Poland has blocked plans to hold a European day against the death penalty, the EU's Portuguese presidency says.
Lech Kaczynski advocates traditional Catholic values
It says Warsaw rejected the idea at a meeting of ministers in Brussels, arguing that any such event should also condemn abortion and euthanasia.
The EU, where the capital punishment is outlawed, had planned to mark the anti-death penalty day on 10 October.
Poland's conservative government has in the past called for a re-opening of the debate on capital punishment.
The European Commission said a conference scheduled to launch the EU day against the death penalty would still go ahead on 9 October.
But with Poland digging in its heels, delegates may find the debate is livelier than they had expected, the BBC's Alix Kroeger in Brussels says.
"Unfortunately, it was not possible to find a consensus among all the 27 [EU] member states," Portuguese Justice Minister Alberto Costa told reporters after the Brussels meeting of EU justice and interior ministers.
EU officials also confirmed that Warsaw alone objected to the move.
Polish Deputy Justice Minister Andrzej Duda said that the EU "should approach the subject in a broader way and debate the protection of life".
"The death penalty is only one element of the debate; there are more - for example, abortion and euthanasia," he said.
This is the latest in a series of political clashes between Brussels and Warsaw, on everything from homosexuality to environmental protection, our correspondent says.
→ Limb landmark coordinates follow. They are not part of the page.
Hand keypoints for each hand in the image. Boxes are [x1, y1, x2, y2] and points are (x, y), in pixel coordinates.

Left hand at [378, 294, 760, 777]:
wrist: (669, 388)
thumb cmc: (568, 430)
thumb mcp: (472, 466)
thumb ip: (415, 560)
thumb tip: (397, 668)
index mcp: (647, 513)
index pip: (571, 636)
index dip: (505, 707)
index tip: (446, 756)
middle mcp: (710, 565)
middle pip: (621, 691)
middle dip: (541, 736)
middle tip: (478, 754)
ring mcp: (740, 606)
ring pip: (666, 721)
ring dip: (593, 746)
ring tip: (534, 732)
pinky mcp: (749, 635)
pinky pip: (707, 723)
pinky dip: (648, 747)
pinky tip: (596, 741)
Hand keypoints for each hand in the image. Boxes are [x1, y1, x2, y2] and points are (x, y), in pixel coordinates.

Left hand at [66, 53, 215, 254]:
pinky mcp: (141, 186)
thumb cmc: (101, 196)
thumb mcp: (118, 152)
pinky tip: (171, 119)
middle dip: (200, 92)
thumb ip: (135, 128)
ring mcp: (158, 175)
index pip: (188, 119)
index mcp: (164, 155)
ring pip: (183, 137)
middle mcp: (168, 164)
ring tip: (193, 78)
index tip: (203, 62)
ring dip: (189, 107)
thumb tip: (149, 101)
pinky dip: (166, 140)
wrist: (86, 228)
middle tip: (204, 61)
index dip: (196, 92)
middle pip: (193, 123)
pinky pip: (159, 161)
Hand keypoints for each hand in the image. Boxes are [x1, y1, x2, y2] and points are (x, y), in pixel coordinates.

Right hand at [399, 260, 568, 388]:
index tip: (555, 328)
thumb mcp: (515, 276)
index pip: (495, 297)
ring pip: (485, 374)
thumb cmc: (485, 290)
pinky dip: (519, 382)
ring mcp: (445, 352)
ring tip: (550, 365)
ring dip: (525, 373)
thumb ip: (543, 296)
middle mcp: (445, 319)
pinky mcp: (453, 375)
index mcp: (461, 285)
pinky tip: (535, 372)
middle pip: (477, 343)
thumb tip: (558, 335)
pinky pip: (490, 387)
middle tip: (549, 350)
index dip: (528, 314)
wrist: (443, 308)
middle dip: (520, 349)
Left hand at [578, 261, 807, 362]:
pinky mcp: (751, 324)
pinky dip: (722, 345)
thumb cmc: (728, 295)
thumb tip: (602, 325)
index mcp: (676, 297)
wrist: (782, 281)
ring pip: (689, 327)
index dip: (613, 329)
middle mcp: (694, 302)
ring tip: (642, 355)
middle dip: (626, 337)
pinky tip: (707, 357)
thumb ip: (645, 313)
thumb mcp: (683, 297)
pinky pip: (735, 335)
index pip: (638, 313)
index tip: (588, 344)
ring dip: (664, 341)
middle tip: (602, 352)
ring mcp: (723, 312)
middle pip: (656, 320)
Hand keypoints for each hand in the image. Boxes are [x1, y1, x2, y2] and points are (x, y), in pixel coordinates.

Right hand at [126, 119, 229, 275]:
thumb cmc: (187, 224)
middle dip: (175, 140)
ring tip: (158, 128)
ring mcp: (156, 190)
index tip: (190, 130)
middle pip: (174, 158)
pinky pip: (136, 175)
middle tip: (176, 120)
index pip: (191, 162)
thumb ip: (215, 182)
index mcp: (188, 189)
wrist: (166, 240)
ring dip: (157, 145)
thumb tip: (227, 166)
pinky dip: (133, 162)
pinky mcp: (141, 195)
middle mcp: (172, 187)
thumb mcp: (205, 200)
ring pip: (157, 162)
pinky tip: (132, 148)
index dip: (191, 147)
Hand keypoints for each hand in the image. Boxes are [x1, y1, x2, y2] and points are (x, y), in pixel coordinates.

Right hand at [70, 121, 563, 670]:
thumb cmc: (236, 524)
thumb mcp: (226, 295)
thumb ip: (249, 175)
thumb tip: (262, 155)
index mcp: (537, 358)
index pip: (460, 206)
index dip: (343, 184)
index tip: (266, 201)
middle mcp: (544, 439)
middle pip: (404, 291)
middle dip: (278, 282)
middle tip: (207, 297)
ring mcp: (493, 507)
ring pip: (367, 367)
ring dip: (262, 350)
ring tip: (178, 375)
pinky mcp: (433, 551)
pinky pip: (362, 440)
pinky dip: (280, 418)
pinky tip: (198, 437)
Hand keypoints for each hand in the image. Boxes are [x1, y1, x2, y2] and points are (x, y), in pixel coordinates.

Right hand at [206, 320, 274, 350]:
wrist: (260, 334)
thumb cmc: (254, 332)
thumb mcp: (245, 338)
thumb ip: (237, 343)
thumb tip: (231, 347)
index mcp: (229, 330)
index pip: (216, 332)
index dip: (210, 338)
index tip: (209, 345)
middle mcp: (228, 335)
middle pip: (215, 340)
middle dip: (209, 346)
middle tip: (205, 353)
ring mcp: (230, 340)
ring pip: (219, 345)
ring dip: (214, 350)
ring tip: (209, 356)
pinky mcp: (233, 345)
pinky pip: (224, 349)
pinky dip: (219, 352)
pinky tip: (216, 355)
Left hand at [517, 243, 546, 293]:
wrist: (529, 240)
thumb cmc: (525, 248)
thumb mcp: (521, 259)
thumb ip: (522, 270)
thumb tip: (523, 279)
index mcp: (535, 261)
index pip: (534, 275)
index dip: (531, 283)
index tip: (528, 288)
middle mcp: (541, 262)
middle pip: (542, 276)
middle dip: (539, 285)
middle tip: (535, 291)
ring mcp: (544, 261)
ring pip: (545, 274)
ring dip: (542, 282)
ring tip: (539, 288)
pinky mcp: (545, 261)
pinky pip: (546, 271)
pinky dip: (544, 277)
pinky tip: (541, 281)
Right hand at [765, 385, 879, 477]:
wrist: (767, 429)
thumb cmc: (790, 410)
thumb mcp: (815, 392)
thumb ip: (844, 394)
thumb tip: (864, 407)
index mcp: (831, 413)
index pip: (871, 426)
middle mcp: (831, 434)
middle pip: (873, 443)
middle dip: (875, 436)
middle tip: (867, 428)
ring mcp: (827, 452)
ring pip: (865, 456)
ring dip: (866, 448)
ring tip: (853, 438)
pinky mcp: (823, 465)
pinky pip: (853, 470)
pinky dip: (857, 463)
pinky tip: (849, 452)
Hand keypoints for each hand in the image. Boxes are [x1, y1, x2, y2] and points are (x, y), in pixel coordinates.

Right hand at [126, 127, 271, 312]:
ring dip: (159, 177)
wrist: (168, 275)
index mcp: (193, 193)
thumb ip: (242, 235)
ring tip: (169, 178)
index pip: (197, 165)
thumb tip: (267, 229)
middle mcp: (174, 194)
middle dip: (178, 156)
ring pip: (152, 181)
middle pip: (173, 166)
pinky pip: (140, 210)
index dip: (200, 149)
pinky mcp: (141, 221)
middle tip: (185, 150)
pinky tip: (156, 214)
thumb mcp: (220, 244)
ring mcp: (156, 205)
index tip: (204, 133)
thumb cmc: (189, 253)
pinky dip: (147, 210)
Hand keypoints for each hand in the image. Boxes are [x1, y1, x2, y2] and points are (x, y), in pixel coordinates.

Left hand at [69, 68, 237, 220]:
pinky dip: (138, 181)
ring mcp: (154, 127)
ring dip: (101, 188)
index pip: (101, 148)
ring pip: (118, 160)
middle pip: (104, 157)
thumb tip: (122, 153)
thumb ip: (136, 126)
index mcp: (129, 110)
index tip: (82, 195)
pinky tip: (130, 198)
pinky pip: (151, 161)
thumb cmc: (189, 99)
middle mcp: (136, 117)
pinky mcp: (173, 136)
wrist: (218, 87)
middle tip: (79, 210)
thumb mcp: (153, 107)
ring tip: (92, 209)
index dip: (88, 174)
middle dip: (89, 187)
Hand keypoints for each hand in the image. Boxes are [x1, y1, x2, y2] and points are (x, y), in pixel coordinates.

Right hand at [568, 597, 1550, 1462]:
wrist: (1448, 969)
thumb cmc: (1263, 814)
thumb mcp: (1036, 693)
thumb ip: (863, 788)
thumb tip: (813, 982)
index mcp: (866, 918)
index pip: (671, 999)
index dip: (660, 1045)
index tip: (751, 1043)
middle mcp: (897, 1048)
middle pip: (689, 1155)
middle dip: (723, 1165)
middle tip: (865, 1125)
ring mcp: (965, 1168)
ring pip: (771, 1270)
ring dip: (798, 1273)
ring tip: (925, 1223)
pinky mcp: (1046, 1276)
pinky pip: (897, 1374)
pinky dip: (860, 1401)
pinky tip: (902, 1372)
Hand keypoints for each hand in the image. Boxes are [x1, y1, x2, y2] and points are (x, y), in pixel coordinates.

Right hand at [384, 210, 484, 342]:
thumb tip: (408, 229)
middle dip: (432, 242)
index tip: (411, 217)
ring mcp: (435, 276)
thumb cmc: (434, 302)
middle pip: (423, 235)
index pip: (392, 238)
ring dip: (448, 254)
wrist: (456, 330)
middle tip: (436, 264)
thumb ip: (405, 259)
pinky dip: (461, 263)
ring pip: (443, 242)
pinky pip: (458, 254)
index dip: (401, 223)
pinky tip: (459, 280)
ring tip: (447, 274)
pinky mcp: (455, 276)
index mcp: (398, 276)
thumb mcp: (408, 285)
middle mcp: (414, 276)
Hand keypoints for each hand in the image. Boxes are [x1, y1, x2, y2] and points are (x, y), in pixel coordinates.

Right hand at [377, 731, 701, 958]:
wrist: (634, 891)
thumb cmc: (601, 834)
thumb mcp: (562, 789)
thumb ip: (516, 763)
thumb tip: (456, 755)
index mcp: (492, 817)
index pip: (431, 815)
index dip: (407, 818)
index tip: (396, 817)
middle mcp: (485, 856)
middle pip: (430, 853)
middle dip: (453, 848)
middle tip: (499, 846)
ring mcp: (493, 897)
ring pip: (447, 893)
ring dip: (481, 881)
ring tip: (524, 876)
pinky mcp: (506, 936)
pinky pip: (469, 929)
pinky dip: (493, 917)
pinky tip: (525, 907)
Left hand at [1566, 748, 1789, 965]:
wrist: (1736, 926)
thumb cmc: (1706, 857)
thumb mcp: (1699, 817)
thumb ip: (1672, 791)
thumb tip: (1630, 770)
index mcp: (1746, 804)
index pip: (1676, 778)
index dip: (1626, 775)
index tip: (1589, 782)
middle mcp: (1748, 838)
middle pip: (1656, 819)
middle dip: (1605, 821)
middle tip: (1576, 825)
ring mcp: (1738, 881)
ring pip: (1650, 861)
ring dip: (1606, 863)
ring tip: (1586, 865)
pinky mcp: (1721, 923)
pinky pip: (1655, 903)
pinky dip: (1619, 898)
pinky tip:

She says that Poland's junior coalition partner, the ultra-conservative League of Polish Families, wants to bring back the death penalty for paedophiles.
Polish President Lech Kaczynski last year called on EU member states to reintroduce the death penalty.
Poland, along with Ireland and Malta, are the only members where abortion is illegal.
Poland's Roman Catholic clergy and politicians have described the practice of euthanasia in countries such as the Netherlands as a "culture of death".
The latest row comes as Poland prepares for early general elections on 21 October.